Start of The input

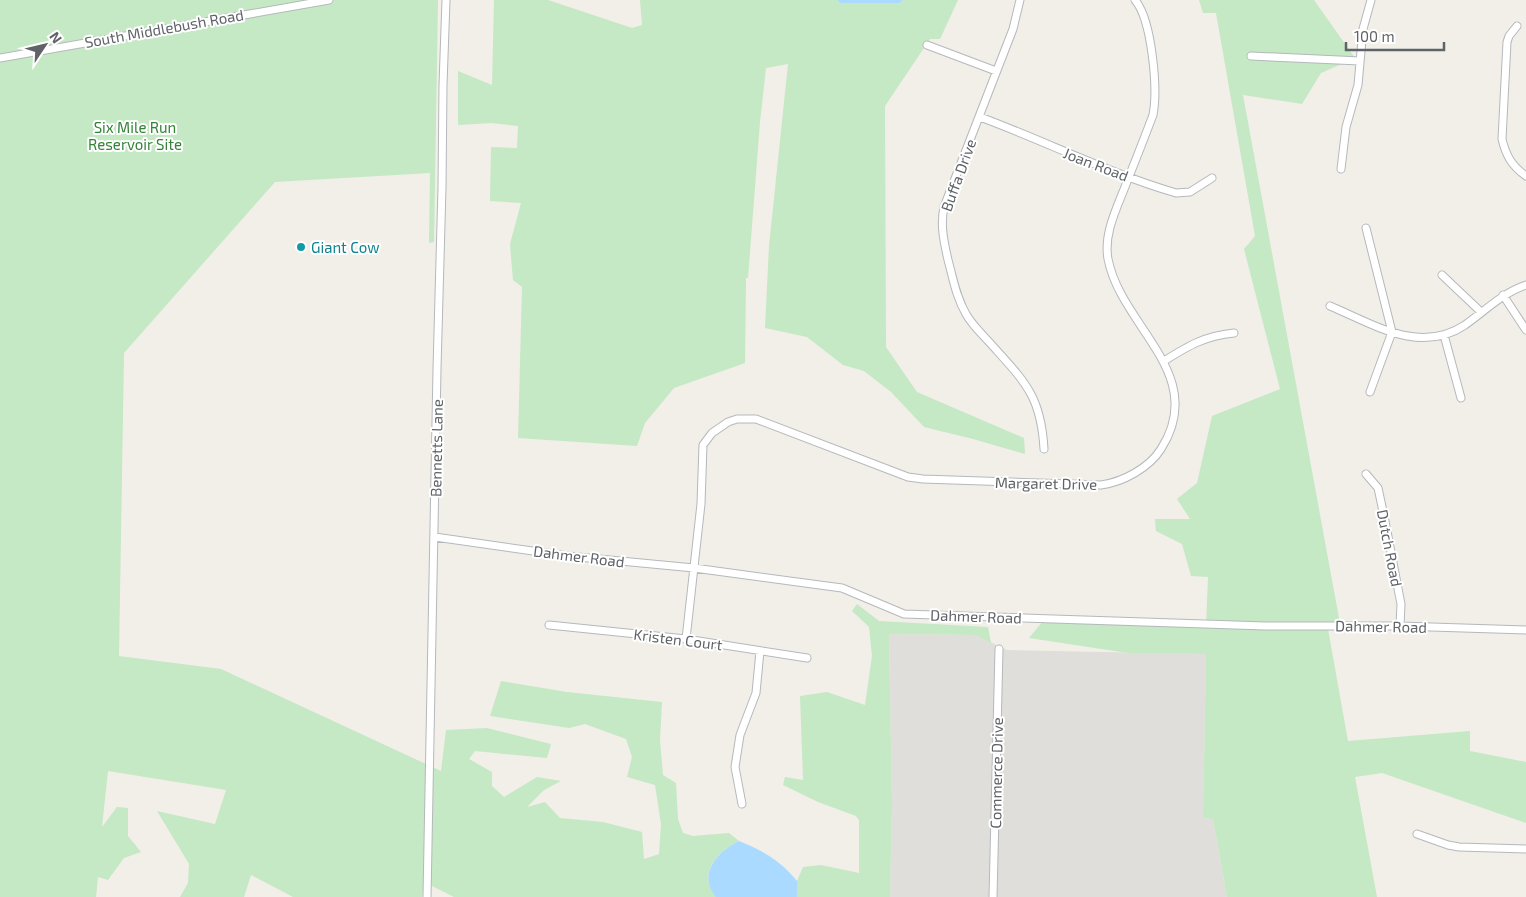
<svg xmlns="http://www.w3.org/2000/svg" width="1526" height="897" font-family="'Exo 2',sans-serif">
<rect width="100%" height="100%" fill="#f1efe8"/>
<path fill="#e0deda" d="M889,634L976,635L1007,650L1206,654L1203,818L1213,819L1227,897H890L892,802Z"/>
<path fill="#c5e8c5" d="M0,0H438L434,242L429,243L430,173L275,182L124,353L119,656L221,669L441,771L446,730L487,728L551,744L547,758L475,751L469,759L492,772V786L504,797L537,777L561,781L544,790L527,807L545,802L560,818L603,822L642,832L644,859L659,854L661,824L655,785L627,777L632,757L626,739L585,724L569,728L490,716L501,681L567,692L662,702L660,740L663,775L676,783L678,819L683,833L693,836L729,833L739,841C717,852 696,874 717,897H454L424,882L422,897H293L251,875L244,897H180L188,883L189,864L157,811L215,824L226,790L108,771L102,827L117,807L128,808V836L141,852L124,858L108,880L98,877L96,897H0Z
M494,0H548L632,28L642,25L640,0H837L840,3H900L903,0H958L940,39H930L885,106L886,347L917,392L1024,438L1025,454L973,439L924,427L891,392L864,371L843,365L807,337L765,328L769,246L788,64L766,68L760,122L748,278H746L745,363L674,388L645,423L637,446L518,438L522,287L513,280L510,244L521,203L490,201L491,147L517,148L518,126L491,123L458,125V71L492,85Z
M1199,0H1314L1355,58L1321,73L1302,104L1243,95L1341,629H1328L1348,741L1470,731V751L1526,762V823L1382,773L1355,777L1377,897H1227L1213,819L1203,818L1206,654L1128,653L1029,638L1043,621L1206,626L1208,577L1191,576L1182,544L1156,531L1155,519H1190L1177,499L1197,483L1212,416L1280,389L1244,249L1255,236L1216,13H1203Z
M857,604L879,621L988,627L991,643L976,635L889,634L892,802L890,897H797V881L803,867L821,865L859,873V820L856,816L818,802L783,785L785,777L803,780L800,696L827,692L865,705L872,656L869,627L852,611Z"/>
<path fill="#aadaff" d="M837,0H903L900,3H840Z
M739,841C762,850 781,861 797,881V897H716C697,874 717,852 739,841Z"/>
<g fill="none" stroke-linecap="round" stroke-linejoin="round">
<g stroke="#b5b8bc" stroke-width="9">
<path id="minor" d="M1020,0L1013,29L944,207C940,225 944,242 948,260C953,278 956,297 966,314C972,325 982,334 990,343C1024,381 1041,395 1044,449
M1517,26L1509,36L1507,42L1502,139C1506,156 1512,166 1526,176
M927,45L996,71
M1251,56L1360,61
M0,58L329,0
M980,117C1045,141 1108,173 1176,193L1190,192L1212,178
M1341,169L1346,127L1358,85L1363,29L1371,0
M1366,228L1392,332L1370,392
M1442,275L1481,312
M1503,295L1526,330
M1330,306C1373,324 1420,355 1465,325C1485,311 1502,293 1526,285
M1444,335L1461,398
M1164,361C1188,346 1204,336 1234,333
M1366,474L1378,488L1384,516L1401,604L1400,626
M435,537L568,556L694,568L842,588L904,614L1265,626H1400L1526,630
M549,625L686,639L807,658
M686,639L701,504L703,445L712,433L728,422L737,419H756L908,477L923,479L1101,485C1123,482 1149,468 1161,449C1209,374 1121,327 1108,259C1103,232 1119,204 1128,179C1137,157 1145,136 1153,115C1158,89 1152,20 1135,0
M742,804L735,767L740,735L756,693L760,651
M1417,834L1448,845L1459,847L1526,849
M427,897L437,369L442,187L443,85L446,0
M993,897L999,649"/>
</g>
<use href="#minor" stroke="#fff" stroke-width="7"/>
</g>
<circle fill="#0f9aa8" stroke="#fff" stroke-width="2" cx="301" cy="247" r="5"/>
<g text-anchor="middle" dominant-baseline="central" stroke-width="4" stroke-linejoin="round" paint-order="stroke">
<g font-size="15" fill="#5f6368" stroke="#fff">
<text transform="translate(164 28) rotate(-10)">South Middlebush Road</text>
<text transform="translate(1096 164) rotate(21)">Joan Road</text>
<text transform="translate(958 175) rotate(-70)">Buffa Drive</text>
<text transform="translate(436 448) rotate(-89)">Bennetts Lane</text>
<text transform="translate(1046 483) rotate(1)">Margaret Drive</text>
<text transform="translate(1390 548) rotate(79)">Dutch Road</text>
<text transform="translate(579 556) rotate(7)">Dahmer Road</text>
<text transform="translate(976 616) rotate(2)">Dahmer Road</text>
<text transform="translate(1381 626) rotate(1)">Dahmer Road</text>
<text transform="translate(678 639) rotate(7)">Kristen Court</text>
<text transform="translate(996 773) rotate(-89)">Commerce Drive</text>
</g>
<g font-size="15" fill="#348238" stroke="#fff">
<text x="135" y="127">Six Mile Run<tspan x="135" dy="17">Reservoir Site</tspan></text>
</g>
<g font-size="15" fill="#0d838f" stroke="#fff" text-anchor="start">
<text x="311" y="247">Giant Cow</text>
</g>
</g>
<g transform="translate(45 45) rotate(55)" stroke="#ffffff" stroke-width="4" paint-order="stroke">
<path d="M0-4L9 19L0 12L-9 19Z" fill="#5f6368"/>
<text y="-8" font-size="14" font-weight="bold" text-anchor="middle" fill="#5f6368">N</text>
</g>
<path d="M1346 42v8h98v-8" fill="none" stroke="#5f6368" stroke-width="2.5"/>
<text x="1354" y="42" font-size="15" fill="#5f6368" stroke="#ffffff" stroke-width="4" paint-order="stroke">100 m</text>
</svg>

End of The input

- **Problem to work on**
How many lines of the data above include the word "linejoin"? Only that number should be returned.

- **Written solution**
2